Mostrava-se noutro corpo de carne, como quem mudara de vestimenta, mas era ela mesma, com a diferença de que, ao invés de rica latifundiária, era agora apagada mulher, em rigorosa luta para ajudar ao marido na defesa do pão.
Sofria no lar as privações dos escravos de outro tempo.
Era mãe, padecendo aflições e sonhos… Meditava nos filhinhos, ante a expectação do Natal, quando a chuva, sobre o telhado, se fez mais intensa.
Horrível temporal desabava na região.
Alagara-se tudo em derredor da casa singela.
A pobre senhora, vendo a água invadir-lhe o reduto doméstico, avançou para fora, seguida do esposo e das crianças…
As águas, porém, subiam sempre em turbilhão envolvente e destruidor, arrastando o que se lhes opusesse à passagem.

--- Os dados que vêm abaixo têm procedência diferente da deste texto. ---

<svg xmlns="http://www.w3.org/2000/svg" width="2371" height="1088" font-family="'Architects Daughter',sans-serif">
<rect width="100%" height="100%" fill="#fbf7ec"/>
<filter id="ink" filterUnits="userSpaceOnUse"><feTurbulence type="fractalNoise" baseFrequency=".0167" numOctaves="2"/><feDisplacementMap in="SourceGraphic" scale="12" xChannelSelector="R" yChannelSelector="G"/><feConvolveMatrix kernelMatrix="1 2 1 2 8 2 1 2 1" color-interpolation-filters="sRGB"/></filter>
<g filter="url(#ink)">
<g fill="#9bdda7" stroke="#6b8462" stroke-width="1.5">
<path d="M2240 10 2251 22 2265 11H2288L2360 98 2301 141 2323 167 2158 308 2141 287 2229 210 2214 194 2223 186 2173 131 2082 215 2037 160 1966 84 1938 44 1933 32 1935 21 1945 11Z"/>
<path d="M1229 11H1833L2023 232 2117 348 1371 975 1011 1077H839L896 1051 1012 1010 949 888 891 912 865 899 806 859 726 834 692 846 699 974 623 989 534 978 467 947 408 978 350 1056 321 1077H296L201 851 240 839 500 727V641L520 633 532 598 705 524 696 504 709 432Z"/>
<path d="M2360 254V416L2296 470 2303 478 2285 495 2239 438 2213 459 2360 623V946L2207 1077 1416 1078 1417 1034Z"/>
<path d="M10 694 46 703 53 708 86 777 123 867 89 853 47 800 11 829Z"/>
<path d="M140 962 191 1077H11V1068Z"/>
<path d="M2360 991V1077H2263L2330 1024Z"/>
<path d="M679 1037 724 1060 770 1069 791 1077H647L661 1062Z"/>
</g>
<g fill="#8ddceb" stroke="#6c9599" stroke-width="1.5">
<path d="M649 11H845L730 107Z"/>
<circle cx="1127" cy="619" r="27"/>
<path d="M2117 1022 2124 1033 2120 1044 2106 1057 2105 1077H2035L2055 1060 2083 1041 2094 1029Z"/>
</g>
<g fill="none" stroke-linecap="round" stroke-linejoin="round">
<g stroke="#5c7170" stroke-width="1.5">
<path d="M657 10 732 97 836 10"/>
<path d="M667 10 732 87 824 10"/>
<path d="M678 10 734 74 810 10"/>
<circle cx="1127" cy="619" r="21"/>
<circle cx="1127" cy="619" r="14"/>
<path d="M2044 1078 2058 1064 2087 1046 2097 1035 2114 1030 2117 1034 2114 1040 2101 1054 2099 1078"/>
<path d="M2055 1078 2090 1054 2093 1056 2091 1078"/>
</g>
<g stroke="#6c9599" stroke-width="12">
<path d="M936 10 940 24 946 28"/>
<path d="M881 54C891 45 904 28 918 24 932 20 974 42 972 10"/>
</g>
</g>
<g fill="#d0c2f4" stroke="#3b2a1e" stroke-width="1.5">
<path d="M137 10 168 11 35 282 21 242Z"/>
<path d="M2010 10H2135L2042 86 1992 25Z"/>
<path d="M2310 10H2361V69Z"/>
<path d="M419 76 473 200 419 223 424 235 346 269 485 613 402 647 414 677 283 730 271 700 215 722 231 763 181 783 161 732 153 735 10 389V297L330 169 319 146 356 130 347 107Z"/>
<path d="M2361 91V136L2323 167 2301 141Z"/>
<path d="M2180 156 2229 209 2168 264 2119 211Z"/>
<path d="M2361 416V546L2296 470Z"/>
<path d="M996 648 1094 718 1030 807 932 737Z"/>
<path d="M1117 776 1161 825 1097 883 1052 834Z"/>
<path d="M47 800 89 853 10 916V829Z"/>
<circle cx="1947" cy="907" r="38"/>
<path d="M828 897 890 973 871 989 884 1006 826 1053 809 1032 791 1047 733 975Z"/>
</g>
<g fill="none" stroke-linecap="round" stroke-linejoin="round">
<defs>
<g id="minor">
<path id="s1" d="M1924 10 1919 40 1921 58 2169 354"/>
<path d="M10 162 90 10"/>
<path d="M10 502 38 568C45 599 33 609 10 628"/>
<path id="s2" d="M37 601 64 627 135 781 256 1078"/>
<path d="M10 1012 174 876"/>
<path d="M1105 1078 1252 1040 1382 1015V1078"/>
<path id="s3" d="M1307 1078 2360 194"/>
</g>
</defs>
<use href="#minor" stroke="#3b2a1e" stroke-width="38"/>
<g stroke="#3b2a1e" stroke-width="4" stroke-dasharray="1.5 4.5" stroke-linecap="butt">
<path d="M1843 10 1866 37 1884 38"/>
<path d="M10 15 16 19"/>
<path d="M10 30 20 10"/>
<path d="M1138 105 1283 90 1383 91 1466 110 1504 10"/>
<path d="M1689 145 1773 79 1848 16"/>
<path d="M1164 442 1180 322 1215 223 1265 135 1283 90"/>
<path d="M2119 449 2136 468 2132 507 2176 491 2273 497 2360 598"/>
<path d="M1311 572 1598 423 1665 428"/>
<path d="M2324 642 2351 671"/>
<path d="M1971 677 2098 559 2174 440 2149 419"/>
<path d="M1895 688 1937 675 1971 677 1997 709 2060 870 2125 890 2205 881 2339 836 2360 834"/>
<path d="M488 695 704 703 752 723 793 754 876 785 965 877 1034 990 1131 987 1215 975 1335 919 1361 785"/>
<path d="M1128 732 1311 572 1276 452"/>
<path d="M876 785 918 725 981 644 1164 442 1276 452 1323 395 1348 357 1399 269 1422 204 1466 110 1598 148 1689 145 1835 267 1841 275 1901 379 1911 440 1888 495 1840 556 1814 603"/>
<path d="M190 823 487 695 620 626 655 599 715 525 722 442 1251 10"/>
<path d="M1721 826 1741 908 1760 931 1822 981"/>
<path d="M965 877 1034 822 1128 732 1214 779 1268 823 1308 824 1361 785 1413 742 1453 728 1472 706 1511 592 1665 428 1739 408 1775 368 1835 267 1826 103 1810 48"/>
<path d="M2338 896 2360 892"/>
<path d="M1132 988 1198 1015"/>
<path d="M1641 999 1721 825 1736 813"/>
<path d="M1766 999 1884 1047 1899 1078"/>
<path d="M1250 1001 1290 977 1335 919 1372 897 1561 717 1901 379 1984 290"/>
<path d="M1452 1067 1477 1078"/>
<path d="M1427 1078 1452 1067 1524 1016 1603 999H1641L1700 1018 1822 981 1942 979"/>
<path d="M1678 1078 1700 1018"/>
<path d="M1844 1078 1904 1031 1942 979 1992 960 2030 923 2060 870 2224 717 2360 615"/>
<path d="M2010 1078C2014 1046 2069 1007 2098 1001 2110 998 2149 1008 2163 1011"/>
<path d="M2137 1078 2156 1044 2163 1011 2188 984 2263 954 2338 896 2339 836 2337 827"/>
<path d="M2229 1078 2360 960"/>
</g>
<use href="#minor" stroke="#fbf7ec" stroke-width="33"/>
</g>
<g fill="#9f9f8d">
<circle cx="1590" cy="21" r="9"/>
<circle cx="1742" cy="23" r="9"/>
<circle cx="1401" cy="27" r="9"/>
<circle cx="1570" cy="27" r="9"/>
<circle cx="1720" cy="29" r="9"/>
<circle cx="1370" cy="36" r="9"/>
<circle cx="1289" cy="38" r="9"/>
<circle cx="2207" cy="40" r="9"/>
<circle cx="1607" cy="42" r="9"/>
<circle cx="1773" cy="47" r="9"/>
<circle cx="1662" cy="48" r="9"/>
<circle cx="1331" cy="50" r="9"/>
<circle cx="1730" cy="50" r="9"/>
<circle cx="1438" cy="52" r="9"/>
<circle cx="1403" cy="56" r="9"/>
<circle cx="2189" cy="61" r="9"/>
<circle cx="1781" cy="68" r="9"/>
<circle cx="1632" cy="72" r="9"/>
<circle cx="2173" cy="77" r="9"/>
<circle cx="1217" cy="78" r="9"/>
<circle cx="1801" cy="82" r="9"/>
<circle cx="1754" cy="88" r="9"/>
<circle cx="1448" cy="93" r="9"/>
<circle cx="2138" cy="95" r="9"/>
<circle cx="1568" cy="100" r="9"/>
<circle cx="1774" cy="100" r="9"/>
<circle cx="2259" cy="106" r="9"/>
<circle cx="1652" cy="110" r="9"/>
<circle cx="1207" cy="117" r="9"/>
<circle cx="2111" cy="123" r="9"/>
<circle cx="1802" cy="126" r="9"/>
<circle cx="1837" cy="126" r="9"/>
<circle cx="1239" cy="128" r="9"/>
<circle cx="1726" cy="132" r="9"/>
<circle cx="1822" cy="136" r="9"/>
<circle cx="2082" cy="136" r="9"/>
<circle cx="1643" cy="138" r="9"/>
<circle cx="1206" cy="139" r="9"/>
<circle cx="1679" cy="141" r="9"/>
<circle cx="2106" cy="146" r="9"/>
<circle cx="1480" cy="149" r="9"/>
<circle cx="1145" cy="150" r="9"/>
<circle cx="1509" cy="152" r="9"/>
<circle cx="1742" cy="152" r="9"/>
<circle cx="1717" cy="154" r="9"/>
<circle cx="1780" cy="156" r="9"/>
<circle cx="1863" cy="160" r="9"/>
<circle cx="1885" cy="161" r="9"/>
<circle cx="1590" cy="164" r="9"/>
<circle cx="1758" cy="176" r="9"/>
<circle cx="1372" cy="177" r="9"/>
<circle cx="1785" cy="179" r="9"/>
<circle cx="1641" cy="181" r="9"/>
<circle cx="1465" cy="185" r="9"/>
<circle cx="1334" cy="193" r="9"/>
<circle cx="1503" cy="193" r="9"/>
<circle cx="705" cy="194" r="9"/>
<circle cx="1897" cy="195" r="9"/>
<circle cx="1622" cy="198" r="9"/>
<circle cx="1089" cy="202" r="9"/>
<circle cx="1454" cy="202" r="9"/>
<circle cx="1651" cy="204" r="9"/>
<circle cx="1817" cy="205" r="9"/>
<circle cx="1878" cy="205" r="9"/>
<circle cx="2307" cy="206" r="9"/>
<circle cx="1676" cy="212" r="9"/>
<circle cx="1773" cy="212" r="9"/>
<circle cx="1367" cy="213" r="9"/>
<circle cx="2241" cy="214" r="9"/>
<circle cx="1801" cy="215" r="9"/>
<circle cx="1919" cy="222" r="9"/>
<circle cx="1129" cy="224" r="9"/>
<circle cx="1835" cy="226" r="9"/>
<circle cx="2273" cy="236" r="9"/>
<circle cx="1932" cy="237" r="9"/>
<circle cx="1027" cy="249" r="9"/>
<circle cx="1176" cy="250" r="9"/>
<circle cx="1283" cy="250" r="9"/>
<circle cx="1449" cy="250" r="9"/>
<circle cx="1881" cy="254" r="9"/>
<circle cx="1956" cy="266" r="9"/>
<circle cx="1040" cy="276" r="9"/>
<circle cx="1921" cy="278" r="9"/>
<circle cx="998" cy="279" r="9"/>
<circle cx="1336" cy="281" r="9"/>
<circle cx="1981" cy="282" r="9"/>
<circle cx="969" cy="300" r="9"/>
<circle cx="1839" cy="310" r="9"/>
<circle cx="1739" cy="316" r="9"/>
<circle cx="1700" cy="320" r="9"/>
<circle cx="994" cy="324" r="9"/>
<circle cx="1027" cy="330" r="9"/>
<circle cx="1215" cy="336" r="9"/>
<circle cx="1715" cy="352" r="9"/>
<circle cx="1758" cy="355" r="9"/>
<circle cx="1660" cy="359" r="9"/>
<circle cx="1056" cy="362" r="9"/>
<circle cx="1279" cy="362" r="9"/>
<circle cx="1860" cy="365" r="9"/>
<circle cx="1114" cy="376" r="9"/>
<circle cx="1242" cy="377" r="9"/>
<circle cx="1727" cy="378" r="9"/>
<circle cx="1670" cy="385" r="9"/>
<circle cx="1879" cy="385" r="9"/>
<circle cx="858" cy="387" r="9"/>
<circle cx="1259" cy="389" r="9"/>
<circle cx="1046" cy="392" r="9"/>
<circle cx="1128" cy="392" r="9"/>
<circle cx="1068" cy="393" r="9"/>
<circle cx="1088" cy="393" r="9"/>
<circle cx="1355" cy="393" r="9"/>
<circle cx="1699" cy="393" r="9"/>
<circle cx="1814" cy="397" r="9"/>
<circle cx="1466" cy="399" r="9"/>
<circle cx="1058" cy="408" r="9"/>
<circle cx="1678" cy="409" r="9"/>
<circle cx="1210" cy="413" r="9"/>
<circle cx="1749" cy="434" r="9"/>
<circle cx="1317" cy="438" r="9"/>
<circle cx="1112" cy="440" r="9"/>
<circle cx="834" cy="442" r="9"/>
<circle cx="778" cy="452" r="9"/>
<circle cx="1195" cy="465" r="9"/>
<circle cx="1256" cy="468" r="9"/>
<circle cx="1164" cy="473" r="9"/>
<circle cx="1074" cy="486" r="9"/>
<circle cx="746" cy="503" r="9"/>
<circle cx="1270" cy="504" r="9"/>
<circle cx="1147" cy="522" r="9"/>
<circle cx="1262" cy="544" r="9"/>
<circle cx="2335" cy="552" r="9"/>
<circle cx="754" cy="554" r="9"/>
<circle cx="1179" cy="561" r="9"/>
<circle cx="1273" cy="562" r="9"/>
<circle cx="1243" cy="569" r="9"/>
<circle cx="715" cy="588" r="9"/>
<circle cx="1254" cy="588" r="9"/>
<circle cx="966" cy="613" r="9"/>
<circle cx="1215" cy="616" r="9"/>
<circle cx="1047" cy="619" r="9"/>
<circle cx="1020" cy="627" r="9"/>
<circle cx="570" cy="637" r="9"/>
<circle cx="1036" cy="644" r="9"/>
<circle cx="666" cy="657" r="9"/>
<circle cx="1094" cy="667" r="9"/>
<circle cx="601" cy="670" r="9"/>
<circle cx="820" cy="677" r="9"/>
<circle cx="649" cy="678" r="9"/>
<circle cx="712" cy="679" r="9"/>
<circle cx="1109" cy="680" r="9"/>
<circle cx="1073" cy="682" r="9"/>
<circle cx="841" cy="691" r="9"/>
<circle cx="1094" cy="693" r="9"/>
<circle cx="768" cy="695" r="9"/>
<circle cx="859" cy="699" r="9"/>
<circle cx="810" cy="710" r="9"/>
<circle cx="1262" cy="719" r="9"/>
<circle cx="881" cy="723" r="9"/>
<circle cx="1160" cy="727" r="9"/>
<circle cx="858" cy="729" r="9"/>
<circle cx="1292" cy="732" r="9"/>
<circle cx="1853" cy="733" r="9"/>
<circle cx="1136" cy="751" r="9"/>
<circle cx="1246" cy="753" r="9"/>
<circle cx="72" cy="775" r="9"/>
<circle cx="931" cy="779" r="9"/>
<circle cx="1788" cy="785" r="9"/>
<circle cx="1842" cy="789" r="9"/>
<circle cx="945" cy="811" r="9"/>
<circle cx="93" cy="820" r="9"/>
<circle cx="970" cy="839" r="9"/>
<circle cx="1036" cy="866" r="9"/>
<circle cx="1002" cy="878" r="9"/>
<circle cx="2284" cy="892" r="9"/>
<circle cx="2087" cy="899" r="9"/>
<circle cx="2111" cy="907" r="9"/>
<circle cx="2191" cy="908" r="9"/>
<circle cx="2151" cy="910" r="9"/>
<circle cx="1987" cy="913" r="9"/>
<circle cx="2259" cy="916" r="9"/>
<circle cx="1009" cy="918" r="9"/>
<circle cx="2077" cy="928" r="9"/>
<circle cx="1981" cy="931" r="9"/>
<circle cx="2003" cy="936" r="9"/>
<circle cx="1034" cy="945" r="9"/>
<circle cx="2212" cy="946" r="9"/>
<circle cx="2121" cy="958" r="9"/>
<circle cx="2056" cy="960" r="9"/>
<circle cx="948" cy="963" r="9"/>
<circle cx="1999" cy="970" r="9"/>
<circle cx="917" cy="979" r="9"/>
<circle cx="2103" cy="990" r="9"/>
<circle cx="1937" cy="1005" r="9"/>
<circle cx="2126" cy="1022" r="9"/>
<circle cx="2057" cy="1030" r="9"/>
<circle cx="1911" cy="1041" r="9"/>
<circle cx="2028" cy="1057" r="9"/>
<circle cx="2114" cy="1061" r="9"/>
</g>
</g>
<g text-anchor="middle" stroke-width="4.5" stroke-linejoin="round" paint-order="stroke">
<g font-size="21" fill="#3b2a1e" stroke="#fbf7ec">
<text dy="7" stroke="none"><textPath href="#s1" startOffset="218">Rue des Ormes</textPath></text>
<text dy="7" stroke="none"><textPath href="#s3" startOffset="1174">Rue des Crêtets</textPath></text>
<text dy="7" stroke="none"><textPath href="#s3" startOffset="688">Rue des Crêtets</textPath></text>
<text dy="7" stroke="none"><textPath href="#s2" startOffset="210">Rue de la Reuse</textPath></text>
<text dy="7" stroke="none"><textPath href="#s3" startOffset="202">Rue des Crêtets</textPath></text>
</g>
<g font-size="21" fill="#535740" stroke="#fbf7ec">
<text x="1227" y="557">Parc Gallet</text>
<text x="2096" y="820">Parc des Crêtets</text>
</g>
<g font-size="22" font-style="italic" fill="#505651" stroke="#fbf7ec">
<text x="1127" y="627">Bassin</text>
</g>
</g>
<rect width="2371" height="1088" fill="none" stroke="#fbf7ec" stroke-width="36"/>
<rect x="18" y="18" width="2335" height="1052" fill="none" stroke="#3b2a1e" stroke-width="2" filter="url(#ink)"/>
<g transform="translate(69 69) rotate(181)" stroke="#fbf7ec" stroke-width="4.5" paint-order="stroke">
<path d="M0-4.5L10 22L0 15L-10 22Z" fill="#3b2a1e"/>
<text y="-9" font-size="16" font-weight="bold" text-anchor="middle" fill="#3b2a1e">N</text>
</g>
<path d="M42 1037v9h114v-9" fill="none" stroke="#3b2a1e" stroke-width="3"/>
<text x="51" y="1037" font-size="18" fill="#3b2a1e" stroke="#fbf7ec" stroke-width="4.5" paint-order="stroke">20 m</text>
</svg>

Diante da ex-fazendeira erguia-se um rio inesperado e imenso e, em dado instante, esmagada de dor, ante a violenta separação do companheiro e dos pequeninos, tombou na caudal, gritando em desespero:
— Socorro! Socorro, meu Deus! Valei-me Nosso Senhor!
Todavia, decorridos alguns momentos, apenas um cadáver de mulher descia corrente abaixo, ante o silêncio da noite…
A antiga situante do Vale do Paraíba resgatou o débito que contraíra perante a Lei.